President Reagan's statement of support for the Voting Rights Act should help nudge the Senate toward action on extending this essential legislation. If only the Senate will be nudged.
As it is, the first subcommittee hearings are not scheduled until January, and opponents' delaying tactics could prevent compromise with the present House bill before key enforcement provisions run out in August.
Last year a fair housing compromise was killed in this way. Mr. Reagan has an opportunity to use his well-known clout with the Republican Senate to keep the Voting Rights Act on track. True, the law has always been opposed by a prominent conservative Reagan backer, Senator Thurmond, but it was endorsed earlier this year by another one, Senator Goldwater. The President ought to be helpful in bringing the whole Senate together on the matter.

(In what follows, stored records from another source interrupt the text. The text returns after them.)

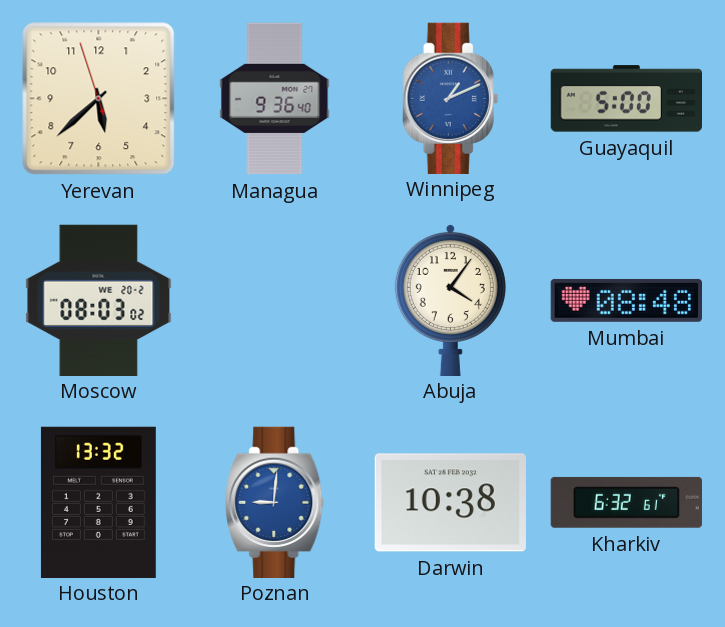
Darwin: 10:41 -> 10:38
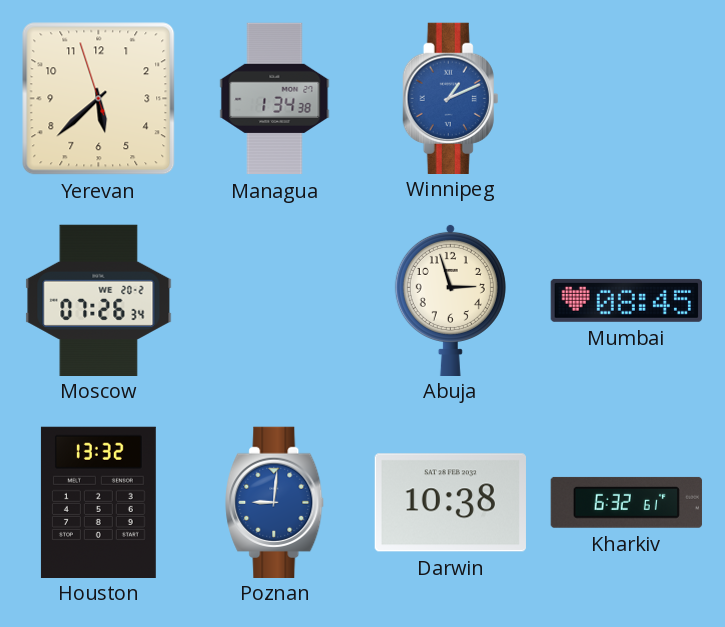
Managua: 9:36 -> 1:34
Guayaquil: 5:00 -> none
Moscow: 08:03 -> 07:26
Abuja: 4:06 -> 2:57
Mumbai: 08:48 -> 08:45
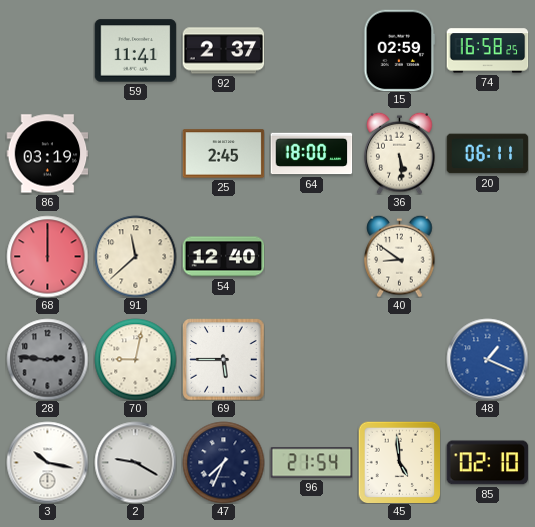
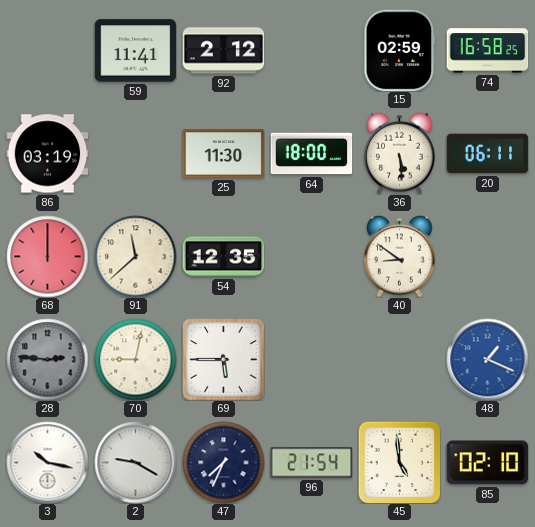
92: 2:37 -> 2:12
25: 2:45 -> 11:30
54: 12:40 -> 12:35
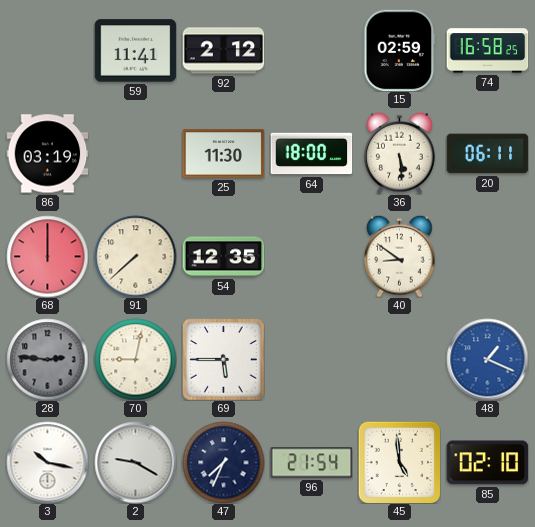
91: 11:38 -> 7:38
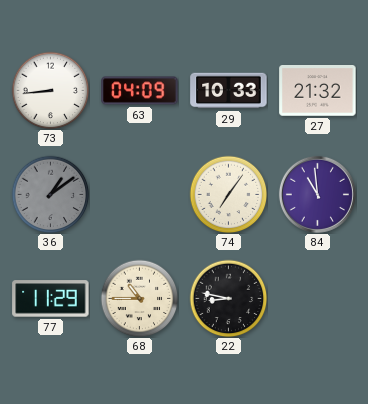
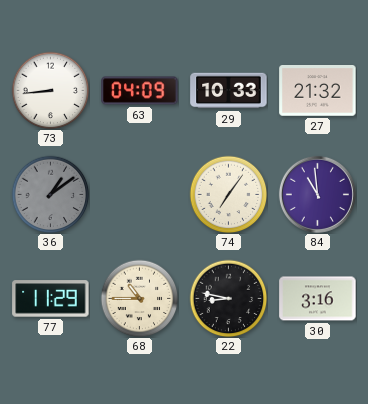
30: none -> 3:16
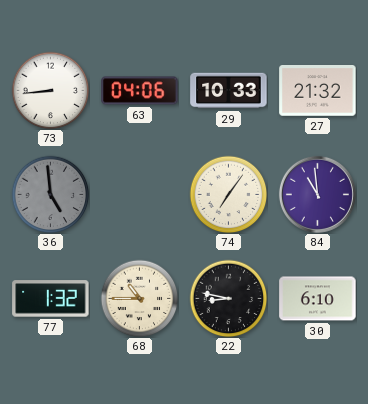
63: 04:09 -> 04:06
36: 1:09 -> 4:59
77: 11:29 -> 1:32
30: 3:16 -> 6:10
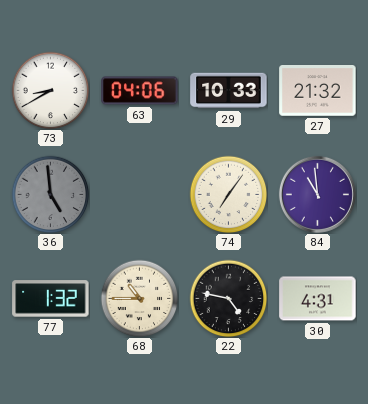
73: 8:44 -> 8:40
22: 8:47 -> 4:47
30: 6:10 -> 4:31
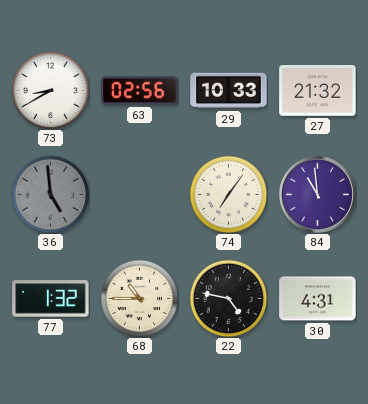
63: 04:06 -> 02:56
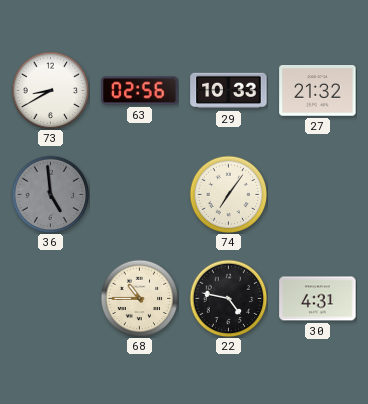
84: 10:59 -> none
77: 1:32 -> none
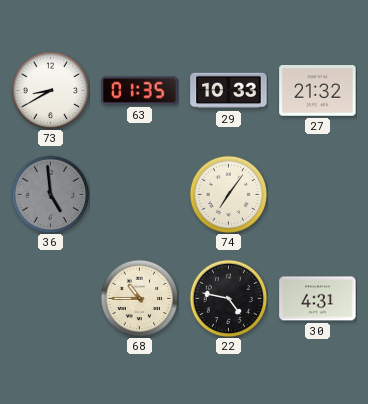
63: 02:56 -> 01:35
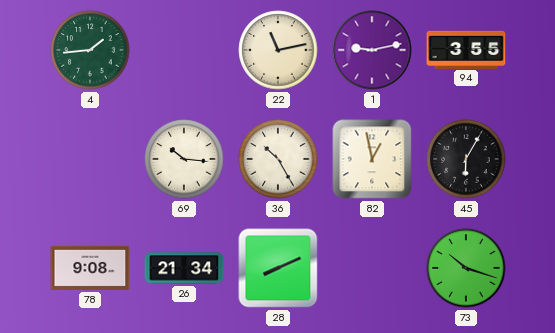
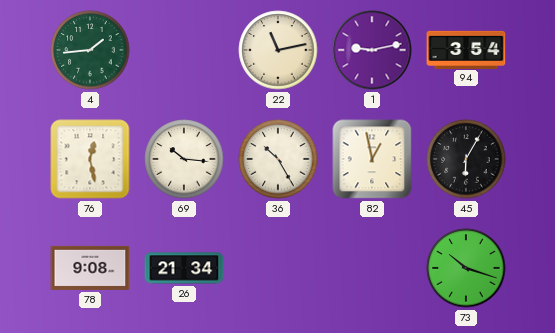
94: 3:55 -> 3:54
76: none -> 12:28
28: 8:11 -> none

Mr. Reagan's statement last week proved sensitive to the changing voting scene when he said: ''For this nation to remain true to its principles, we cannot allow any American's vote to be denied, diluted, or defiled.'' Impressive increases in black voter registration have been made since the act was passed in 1965. But some places have still sought to dilute minority votes by subtler means than banned practices such as the poll tax - means like gerrymandering or switching to at-large elections where these disadvantage minority voters. So need for the act remains. Thousands of legitimate election changes have been approved since the law was passed in 1965. But, of some 800 election changes objected to during this period, more than half were proposed in the last five years.
It is the provision requiring federal pre-clearance of such changes in all or part of 20 states that expires in August. The House bill would make the provision permanent. At the same time it would ease the ''bail-out'' conditions under which a jurisdiction can eventually win exemption from the preclearance requirement.
The House would also affirm that the act covers discriminatory effects whether or not discriminatory intention is proved. This provision would clarify Congress's meaning in view of the confusion left by two seemingly contradictory Supreme Court decisions on voting rights last year.
Mr. Reagan took some of the edge off his endorsement of extending the act when he favored a ''modified'' House bill. This seemed to mean a further easing of conditions for jurisdictions seeking exemption from the preclearance provisions. And he wanted the standard of discrimination to be intent and not effect.
We have commented before that a discriminatory result denies or abridges the right just as much whether its purpose can be proved or not. It is hard to tell how strongly Mr. Reagan feels on the point in a document which an administration aide reportedly said was deliberately ''flexible.'' He will honor his ringing defense of the right to vote by keeping the pressure on Congress for enactment but not seeking to water down the results.